Now, if you profess to be a Christian, you are actually following the teachings of someone who would not belong to your Christian club. He would not wear funny clothes and wave around the thing they hung him on to execute him. Who would? Unless, of course, you think Jesus was a masochist. I don't see that in what I've read about him.

When I read about Jesus Christ, I see a man who loved people, despite the fact they frequently let him down. He didn't care about toys and status symbols. He didn't own a house or even rent one. He slept outside a lot. He had a real temper, and I'd love to see what he would have done to a priest who he found abusing a child. My guess is he'd have beaten the living crap out of him.

So, why is it that religious Christians don't get it? Why do they keep getting suckered into building megachurches and paying for BMWs for their pastors? Why do they listen to puffed up con-men who have absolutely no resemblance to Jesus Christ, whom they claim to emulate and represent? Are these religious Christians deaf, dumb and blind? Or are they simply lazy? Or do they accept corruption of Christ's message in their pastors to excuse it in themselves?

You do not have to belong to a church to be a Christian. Just follow what Christ taught. Read the New Testament and follow it in every situation every day. It would be very hard, but that would definitely make you a Christian more than being dunked in a river or singing hymns on Sunday. And, you'd probably be a lot happier.

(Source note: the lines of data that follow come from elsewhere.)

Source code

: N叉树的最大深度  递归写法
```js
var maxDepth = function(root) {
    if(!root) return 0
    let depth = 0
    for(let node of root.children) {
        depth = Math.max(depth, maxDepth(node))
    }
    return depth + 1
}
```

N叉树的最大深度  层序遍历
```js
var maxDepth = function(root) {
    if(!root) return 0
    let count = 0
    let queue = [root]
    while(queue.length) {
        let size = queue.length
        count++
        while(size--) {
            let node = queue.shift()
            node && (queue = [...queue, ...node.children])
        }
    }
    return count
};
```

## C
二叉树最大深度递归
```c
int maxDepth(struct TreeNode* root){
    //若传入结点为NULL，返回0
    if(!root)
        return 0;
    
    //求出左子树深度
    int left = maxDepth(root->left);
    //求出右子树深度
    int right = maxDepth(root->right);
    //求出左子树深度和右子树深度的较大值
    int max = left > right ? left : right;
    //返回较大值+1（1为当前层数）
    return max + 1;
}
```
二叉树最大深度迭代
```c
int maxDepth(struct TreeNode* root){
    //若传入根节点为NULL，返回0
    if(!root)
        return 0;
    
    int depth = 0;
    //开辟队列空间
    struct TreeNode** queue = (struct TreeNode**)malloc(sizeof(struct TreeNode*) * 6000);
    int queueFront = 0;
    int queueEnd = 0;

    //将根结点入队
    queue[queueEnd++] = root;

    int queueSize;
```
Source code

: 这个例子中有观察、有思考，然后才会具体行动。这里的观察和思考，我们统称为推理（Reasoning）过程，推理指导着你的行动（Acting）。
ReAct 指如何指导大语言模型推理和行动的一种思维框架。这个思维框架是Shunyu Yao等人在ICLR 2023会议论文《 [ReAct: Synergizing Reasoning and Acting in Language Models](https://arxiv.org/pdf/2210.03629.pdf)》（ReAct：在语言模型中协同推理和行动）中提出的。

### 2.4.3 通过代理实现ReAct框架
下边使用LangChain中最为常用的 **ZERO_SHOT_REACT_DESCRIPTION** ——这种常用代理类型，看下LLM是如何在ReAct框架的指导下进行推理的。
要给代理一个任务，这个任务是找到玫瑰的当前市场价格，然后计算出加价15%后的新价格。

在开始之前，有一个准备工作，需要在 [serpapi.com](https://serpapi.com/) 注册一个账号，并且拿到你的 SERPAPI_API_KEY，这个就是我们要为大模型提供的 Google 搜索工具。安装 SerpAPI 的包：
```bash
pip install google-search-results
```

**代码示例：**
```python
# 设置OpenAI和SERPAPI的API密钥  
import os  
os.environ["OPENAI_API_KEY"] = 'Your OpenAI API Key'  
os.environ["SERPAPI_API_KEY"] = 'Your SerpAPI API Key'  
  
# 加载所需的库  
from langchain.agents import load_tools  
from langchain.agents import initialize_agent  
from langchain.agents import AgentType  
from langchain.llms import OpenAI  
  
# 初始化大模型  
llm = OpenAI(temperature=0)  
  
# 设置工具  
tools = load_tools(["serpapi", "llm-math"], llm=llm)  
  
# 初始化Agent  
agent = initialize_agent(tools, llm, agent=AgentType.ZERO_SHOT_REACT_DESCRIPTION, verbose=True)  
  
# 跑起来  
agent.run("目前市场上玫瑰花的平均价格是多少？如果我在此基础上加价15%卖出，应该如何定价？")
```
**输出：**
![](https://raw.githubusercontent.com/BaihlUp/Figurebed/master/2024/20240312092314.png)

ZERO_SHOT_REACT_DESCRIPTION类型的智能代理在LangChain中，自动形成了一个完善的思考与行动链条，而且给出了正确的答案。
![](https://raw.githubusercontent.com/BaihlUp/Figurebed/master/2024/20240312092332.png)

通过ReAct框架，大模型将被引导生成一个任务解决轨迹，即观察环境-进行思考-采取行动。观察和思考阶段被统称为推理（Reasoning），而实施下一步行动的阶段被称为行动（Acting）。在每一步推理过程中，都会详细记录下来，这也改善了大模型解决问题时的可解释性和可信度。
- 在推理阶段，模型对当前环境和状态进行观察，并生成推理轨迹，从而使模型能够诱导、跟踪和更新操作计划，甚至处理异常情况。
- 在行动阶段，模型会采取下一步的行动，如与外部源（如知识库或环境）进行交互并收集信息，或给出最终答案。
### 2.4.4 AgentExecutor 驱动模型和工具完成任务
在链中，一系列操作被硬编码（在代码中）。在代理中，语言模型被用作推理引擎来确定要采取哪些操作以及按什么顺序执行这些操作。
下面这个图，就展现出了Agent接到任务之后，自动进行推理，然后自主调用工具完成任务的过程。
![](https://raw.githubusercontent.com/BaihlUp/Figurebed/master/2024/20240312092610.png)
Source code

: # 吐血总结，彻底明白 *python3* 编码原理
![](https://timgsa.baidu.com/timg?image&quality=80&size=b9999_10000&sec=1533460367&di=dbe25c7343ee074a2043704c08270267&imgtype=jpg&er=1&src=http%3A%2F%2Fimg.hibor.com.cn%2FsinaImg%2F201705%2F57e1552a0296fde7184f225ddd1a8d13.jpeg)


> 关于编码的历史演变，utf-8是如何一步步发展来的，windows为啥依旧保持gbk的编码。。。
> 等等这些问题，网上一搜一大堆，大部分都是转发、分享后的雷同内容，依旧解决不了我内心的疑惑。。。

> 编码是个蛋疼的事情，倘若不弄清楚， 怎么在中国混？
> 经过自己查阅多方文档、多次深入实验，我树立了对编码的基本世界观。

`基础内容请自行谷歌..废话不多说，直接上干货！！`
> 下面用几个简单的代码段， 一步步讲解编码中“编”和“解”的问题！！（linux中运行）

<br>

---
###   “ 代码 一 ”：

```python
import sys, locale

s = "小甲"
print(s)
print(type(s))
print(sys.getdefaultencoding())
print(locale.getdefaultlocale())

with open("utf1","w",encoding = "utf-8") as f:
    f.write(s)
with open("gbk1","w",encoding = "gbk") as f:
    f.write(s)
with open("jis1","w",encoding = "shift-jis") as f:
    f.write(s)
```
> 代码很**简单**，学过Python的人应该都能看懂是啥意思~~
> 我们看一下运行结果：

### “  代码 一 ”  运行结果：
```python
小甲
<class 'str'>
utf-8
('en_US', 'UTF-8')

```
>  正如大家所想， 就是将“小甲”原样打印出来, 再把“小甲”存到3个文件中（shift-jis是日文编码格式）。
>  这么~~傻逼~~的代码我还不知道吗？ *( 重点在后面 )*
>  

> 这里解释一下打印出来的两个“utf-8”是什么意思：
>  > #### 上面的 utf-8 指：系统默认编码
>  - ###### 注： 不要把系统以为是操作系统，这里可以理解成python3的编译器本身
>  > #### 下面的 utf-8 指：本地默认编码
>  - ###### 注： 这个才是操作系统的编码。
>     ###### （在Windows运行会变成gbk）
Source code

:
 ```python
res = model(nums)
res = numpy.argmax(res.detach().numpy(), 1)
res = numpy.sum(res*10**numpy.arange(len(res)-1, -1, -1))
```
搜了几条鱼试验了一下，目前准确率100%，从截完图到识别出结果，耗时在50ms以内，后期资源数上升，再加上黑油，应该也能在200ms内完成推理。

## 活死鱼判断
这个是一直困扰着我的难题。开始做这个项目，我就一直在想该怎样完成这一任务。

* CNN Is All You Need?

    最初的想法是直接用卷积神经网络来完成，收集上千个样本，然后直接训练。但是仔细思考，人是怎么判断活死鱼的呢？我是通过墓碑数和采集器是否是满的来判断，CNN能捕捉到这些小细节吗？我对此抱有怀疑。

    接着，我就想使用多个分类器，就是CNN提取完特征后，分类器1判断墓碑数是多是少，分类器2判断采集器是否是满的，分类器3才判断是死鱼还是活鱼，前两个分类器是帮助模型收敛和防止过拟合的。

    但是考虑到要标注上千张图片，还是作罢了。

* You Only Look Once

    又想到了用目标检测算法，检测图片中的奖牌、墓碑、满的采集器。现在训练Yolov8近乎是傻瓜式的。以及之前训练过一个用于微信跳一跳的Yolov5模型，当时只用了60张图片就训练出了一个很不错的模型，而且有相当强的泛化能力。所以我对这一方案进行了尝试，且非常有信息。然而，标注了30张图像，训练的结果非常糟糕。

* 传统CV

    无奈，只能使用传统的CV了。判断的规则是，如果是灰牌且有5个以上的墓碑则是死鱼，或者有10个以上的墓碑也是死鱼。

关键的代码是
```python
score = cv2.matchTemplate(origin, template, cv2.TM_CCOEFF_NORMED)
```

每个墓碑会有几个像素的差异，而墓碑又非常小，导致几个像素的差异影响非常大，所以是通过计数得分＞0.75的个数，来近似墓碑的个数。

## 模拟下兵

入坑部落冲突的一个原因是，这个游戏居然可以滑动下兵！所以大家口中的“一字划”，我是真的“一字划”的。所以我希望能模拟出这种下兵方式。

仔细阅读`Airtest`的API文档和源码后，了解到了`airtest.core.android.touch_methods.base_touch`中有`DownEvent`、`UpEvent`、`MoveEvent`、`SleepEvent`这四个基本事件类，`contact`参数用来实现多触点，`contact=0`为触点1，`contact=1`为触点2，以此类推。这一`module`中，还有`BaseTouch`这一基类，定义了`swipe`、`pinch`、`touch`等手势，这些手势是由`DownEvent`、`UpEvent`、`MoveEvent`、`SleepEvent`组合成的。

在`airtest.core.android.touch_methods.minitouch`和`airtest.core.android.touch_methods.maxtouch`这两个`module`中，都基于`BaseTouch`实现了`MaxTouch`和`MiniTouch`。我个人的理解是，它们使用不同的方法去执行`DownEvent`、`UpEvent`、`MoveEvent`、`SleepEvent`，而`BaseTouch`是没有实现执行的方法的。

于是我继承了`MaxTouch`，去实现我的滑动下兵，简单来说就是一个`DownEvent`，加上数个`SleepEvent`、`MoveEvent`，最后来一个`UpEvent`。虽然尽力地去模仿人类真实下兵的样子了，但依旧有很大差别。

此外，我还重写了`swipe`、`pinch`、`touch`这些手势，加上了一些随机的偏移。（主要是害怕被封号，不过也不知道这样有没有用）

You don't have to belong to a club to be a good person. I consciously choose to live an ethical life with compassion and generosity, as difficult as it can be. I call myself a humanist, but actually I am simply a human being. I associate with other humanists, but I don't pay dues or feel the need to wear a T shirt to be one.

The more we can all accept our ability to be good, non-violent and ethical human beings without picking a side, a uniform or a label to do it, the better off we will all be.